Savoir si la Rappresentatione est un opéra ou un oratorio est un vif débat, qui nourrit les savants propos présents dans la notice de ce disque. Certes, que ni l’un ni l’autre des ces deux genres n’aient existé en 1600, année de la création, limite un peu l’enjeu du débat ; mais ne tarit point la libido sciendi des doctes. Sensible aux différences qui séparent l’apis mellifera mellifera de l’apis mellifera scutellata, nous le sommes davantage encore au goût du miel qu’elles produisent.
De même, dans ce cas d’espèce, préférons-nous les saveurs distillées par cet opératorio aux distinctions génériques. Et des saveurs, il y en a. Pour réconcilier tout le monde, disons qu’elles sont de nature essentiellement théâtrale. Comment n’être pas étourdi par les finesses du livret et la subtilité de cet italien philosophique directement hérité des traités métaphysiques en vers ? Il y a là un goût de monde perdu : celui où l’on débattait sous forme poétique des questions spirituelles les plus épineuses.
Quand Cavalieri mit en musique ces joutes verbales et littéraires, il ajouta à la teneur des textes une dimension déclamatoire dont il ne supposait pas qu’elle enfanterait à terme ces deux monstres que sont l’opéra et l’oratorio.

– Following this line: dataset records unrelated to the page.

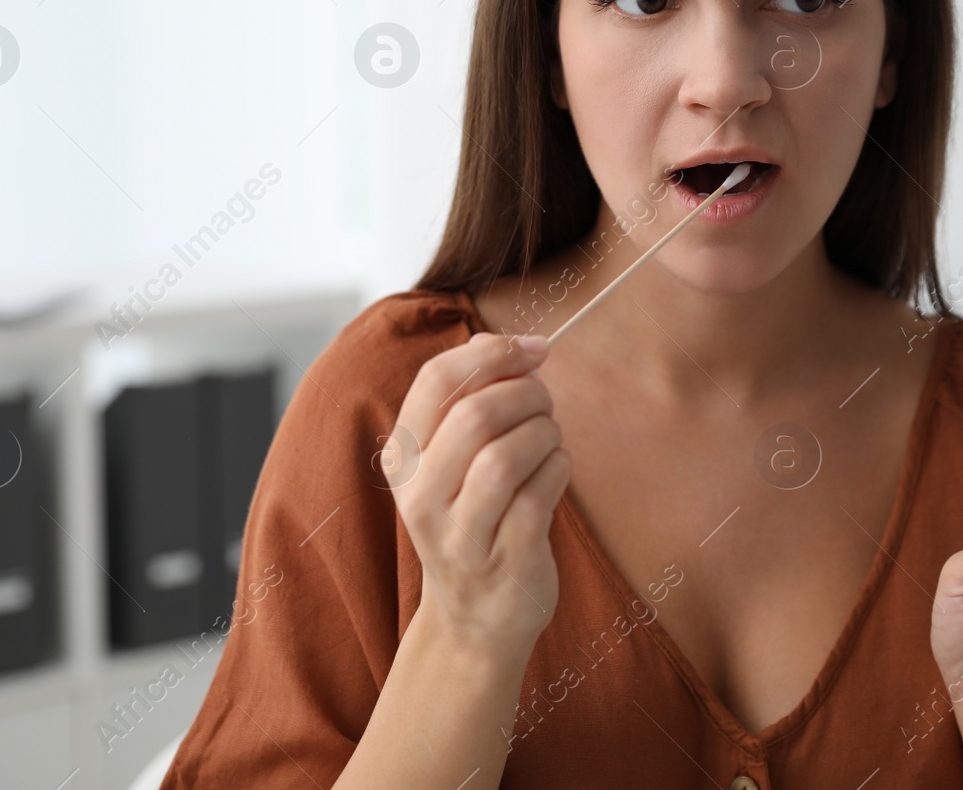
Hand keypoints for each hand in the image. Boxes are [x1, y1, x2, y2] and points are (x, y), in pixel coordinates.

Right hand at [387, 331, 571, 658]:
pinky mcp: (506, 558)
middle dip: (526, 393)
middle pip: (475, 414)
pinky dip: (559, 468)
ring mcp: (460, 533)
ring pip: (506, 455)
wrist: (474, 619)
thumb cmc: (473, 520)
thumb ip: (471, 398)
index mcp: (403, 458)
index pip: (436, 380)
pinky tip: (556, 470)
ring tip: (549, 439)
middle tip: (545, 401)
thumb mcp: (451, 461)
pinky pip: (540, 492)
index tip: (532, 350)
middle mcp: (421, 496)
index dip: (492, 352)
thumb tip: (508, 345)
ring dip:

De ces enfants improbables nous tenons ici le prototype. Ce que sait faire René Jacobs, que d’autres aventuriers du baroque avaient échoué nous faire percevoir par excès de rusticité (Longhini ou Loehrer) ou par excès de délicatesses (Pluhar), c’est la fraîcheur d’un genre naissant, la stupéfiante vitalité d’une parole qui s’invente en se faisant – et plus encore l’harmonie parfaite des éléments pourtant composites qui entrent dans sa formule. Ainsi, Jacobs restitue même – non sans la planifier – la partie improvisée de ces œuvres, jaillissement d’un charme et d’une liberté que l’on n’avait jamais perçues à ce point à l’œuvre.
Le couple Johannes Weisser/Marie-Claude Chappuis apporte une jeunesse et une conviction délicieuses, tant dans la diction que dans l’espèce de joie joueuse qu’ils communiquent. On pourra certes à certains égards les trouver un peu trop sophistiqués : tout cela est millimétré, et le soin du legato l’emporte parfois sur la couleur verbale. Les autres chanteurs sont à l’avenant, d’une présence pour ainsi dire visuelle.
Il y a dans cette œuvre quelque exigence : le recitar cantando de Cavalieri est moins immédiatement accessible pour nos sensibilités modernes que celui de Monteverdi, même si Jacobs restitue souvent la proximité entre les deux atmosphères. Il faut en outre aller au cœur du poème si l’on veut accéder au suc de l’œuvre. La dimension scénique, elle, fait-elle vraiment défaut ? Le défaut d’informations permet tout au plus une mise en espace à laquelle Achim Freyer s’est essayé (voir vidéo ci-dessous). La valeur ajoutée n’en est pas évidentissime.